THE stupidest breeds of dog have been announced, but is your imbecile of a man’s best friend among them? Find out:
Spaniel
What’s worse than a half-wit? An enthusiastic, eager-to-please halfwit, determined to delight you by f**king up your whole life. That’s a spaniel, bouncing around like a Space Hopper without the intelligence, breaking your stuff and hoping for praise.
Bulldog
Entirely as thick as they f**king look, the bulldog is muscular, athletic, has a protruding jaw and deep-set eyes, but sadly the resemblance to the bouncer at a provincial nightclub ends there. It wouldn’t even be able to identify sports casual clothing. As a symbol for Britain?
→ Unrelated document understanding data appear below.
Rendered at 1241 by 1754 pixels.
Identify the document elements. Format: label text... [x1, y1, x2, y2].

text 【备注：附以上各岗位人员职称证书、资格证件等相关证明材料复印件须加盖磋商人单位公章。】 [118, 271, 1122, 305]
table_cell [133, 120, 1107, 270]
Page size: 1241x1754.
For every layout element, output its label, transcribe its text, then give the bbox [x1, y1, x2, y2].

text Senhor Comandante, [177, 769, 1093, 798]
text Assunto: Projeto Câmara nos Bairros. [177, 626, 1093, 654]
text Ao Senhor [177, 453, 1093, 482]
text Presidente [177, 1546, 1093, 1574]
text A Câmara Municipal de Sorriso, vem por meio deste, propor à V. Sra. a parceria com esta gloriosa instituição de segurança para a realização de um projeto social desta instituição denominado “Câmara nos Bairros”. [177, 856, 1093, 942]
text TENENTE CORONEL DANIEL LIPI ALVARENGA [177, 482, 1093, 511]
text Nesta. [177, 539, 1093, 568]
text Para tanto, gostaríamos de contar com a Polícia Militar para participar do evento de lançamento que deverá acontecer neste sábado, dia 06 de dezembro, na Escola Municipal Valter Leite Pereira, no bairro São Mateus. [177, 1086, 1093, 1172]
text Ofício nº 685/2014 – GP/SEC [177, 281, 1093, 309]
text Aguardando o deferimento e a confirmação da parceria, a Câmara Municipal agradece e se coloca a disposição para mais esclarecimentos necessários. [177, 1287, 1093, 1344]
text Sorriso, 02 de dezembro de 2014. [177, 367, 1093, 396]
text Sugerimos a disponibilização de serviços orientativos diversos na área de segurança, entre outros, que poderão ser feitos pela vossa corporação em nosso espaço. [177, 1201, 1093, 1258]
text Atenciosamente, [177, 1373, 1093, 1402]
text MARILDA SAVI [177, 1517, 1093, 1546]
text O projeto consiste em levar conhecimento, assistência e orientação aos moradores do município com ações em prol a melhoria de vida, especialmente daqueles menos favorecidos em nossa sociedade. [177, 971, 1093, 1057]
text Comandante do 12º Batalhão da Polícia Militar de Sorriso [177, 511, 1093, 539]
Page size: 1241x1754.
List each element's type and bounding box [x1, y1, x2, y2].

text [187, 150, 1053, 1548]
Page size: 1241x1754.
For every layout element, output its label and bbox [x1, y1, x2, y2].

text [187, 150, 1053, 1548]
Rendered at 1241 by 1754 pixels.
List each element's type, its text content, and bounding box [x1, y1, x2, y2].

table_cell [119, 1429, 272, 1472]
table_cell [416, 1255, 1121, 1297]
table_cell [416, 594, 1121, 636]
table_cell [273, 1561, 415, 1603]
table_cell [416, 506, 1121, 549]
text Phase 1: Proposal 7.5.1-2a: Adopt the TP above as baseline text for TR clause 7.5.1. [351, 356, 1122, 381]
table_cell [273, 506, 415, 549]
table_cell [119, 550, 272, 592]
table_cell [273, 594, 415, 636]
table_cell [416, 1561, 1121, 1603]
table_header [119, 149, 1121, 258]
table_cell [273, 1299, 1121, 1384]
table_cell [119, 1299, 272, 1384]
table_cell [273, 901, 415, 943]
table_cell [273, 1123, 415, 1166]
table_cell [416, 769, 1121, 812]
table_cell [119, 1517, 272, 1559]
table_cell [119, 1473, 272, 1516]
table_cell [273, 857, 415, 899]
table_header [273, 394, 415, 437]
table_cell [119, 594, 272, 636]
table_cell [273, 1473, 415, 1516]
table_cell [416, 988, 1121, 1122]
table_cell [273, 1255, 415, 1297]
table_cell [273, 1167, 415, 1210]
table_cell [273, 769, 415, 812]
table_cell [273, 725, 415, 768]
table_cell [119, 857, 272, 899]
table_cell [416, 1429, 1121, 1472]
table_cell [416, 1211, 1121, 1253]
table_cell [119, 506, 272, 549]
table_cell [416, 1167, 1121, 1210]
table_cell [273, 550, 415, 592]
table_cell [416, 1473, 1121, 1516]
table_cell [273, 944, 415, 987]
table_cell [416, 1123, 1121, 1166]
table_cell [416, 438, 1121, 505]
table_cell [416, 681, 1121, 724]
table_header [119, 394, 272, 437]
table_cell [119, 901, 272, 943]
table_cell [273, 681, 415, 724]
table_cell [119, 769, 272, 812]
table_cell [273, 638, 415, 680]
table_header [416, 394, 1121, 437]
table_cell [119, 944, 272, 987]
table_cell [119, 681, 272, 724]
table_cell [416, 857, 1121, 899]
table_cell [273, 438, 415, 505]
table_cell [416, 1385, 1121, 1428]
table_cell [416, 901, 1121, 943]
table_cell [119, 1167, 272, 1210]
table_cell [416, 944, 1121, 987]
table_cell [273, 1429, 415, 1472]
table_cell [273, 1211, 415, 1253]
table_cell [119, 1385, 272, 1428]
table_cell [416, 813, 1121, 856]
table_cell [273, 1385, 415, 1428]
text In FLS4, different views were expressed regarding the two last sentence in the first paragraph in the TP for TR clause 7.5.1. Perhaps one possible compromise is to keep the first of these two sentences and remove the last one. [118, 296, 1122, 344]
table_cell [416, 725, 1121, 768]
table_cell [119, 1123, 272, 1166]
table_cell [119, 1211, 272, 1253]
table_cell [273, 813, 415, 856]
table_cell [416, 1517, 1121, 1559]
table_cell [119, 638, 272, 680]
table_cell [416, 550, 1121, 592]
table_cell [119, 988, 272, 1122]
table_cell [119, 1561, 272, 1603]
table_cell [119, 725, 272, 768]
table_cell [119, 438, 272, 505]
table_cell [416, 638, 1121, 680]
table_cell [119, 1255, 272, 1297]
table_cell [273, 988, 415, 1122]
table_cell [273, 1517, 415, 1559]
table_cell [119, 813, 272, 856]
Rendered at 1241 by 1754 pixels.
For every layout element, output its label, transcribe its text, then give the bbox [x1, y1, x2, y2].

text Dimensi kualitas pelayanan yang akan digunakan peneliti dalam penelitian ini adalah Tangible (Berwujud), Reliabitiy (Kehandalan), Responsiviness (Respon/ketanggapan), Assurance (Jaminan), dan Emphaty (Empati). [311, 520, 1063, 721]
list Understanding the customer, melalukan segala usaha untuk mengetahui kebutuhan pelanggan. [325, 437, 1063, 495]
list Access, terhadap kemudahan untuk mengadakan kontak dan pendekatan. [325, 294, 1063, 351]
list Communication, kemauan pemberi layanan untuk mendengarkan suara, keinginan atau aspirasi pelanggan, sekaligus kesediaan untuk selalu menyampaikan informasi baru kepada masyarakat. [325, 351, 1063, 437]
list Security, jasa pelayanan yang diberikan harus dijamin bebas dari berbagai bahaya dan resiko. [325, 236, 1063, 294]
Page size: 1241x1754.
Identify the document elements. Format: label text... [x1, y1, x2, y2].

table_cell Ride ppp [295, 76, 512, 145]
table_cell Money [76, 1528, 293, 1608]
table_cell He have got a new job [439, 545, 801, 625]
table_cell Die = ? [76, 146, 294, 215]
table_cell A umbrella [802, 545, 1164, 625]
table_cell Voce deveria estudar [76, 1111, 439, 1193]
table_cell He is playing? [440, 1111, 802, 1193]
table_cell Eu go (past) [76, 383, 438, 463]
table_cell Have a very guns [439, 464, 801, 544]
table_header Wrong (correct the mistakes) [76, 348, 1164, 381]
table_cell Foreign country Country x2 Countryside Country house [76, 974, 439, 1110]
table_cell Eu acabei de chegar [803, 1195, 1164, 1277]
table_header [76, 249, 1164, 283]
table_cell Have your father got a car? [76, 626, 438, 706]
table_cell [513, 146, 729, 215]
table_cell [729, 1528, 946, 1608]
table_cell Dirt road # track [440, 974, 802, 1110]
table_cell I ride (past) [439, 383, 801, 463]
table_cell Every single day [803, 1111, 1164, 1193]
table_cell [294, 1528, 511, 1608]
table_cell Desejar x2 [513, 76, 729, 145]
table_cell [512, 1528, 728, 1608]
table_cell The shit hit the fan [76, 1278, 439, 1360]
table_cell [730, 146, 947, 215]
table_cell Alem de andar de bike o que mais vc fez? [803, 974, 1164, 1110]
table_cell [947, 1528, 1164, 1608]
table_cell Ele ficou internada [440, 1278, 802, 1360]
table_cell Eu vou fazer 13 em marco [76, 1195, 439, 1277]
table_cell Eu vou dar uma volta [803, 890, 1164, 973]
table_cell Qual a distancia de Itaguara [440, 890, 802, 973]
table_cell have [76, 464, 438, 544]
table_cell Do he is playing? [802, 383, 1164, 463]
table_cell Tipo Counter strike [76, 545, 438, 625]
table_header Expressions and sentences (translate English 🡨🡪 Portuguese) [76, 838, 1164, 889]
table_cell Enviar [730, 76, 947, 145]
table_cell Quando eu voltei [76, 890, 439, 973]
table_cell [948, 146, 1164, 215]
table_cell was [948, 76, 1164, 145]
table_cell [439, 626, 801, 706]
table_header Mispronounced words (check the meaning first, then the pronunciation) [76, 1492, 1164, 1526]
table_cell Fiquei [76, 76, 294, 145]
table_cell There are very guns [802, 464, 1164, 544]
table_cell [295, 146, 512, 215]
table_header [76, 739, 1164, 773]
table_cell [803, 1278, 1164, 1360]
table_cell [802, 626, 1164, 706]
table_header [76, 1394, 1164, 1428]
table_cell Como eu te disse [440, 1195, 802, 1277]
Apt.
Border Terrier
Of that special subnormal IQ that causes the cretin to believe the whole world revolves around them, these unpleasantly yappy twats cannot hear the postman arrive without being overwhelmed by the stimuli and going apeshit. Short man syndrome in a dog.
Bloodhound
Interestingly, only able to follow scents for long distances by being such dumbf**ks they’re barely aware the rest of the world exists. Miserably-jowled with lightless eyes and stupidly large ears, owning one is an admission you need something in this world to feel superior to.
Pug
You can’t be clever with a face like that. Attempting to train a pug not to shit in the kitchen is an exercise in idiocy: you’re stupid for trying it, the pug’s too stupid to understand, the entire world is slightly more moronic for it going on.
Border Collie
Considered intelligent, but it’s a very specific kind of intelligence. The kind that’s useful on a farm herding sheep but not the kind that ever learns what a car is or why the passing of one doesn’t require a state of high alert. Imagine inviting a farmer into your home to watch Pointless. Would he do well? Exactly.